Now she’d got his attention she continued. ‘So are you going to tell me how on earth you had the nerve to propose moving my father to a private specialist clinic in Syracuse, let alone taking him to a hospital on the mainland for a major heart operation?’
Gio reigned in his temper which seemed to be growing a shorter and shorter fuse around this woman. He took a deep breath. ‘I offered to help your father and I’m glad to say he accepted. By moving him to Syracuse while he waits for the operation, you will be able to move into the staff accommodation at the racetrack. It’ll wipe out your commute and give you an easy mind with your parents so close.
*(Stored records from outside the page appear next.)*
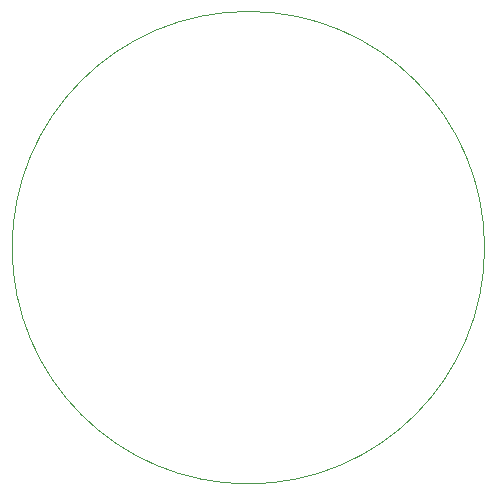
<source format=gm1>
%TF.GenerationSoftware,KiCad,Pcbnew,8.0.7*%
%TF.CreationDate,2024-12-05T10:42:29-06:00*%
%TF.ProjectId,reverse,72657665-7273-4652-9e6b-696361645f70,rev?*%
%TF.SameCoordinates,Original*%
%TF.FileFunction,Profile,NP*%
%FSLAX46Y46*%
G04 Gerber Fmt 4.6, Leading zero omitted, Abs format (unit mm)*
G04 Created by KiCad (PCBNEW 8.0.7) date 2024-12-05 10:42:29*
%MOMM*%
%LPD*%
G01*
G04 APERTURE LIST*
%TA.AperFunction,Profile*%
%ADD10C,0.050000*%
%TD*%
G04 APERTURE END LIST*
D10*
X70000000Y-50000000D02*
G75*
G02*
X30000000Y-50000000I-20000000J0D01*
G01*
X30000000Y-50000000D02*
G75*
G02*
X70000000Y-50000000I20000000J0D01*
G01*
M02*

</source>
It’ll also ease their minds to know you’re not over-exhausting yourself.’
‘So you’re doing this to make things better for yourself?’ Valentina sneered. ‘Because you don’t want a fainting staff member serving your VIP guests?’
Valentina wasn’t sure why she was so angry, just that she was. Blistering. It was something to do with the way her father had shown no enmity towards Gio. And it was more than just gratitude for having saved his life. After a long private conversation, she and her mother had been allowed back into the room and the first thing her father had said to her was, ‘You should have told us about your job, piccolina….’
So not only had Gio told them about her disaster, they also now knew that she was working for him. And didn’t seem fazed by that knowledge at all. She’d looked at Gio accusingly but his face had been completely impassive.
If anything, her parents had been looking at Gio almost adoringly. And then her father’s consultant had come into the room and Gio had cleared his throat and announced what he would like to do to help.
Her parents had been taken aback by his audacious offer and Valentina had looked on in shock as her mother had gripped her husband’s hand and begged him with tears in her eyes to do as Gio suggested.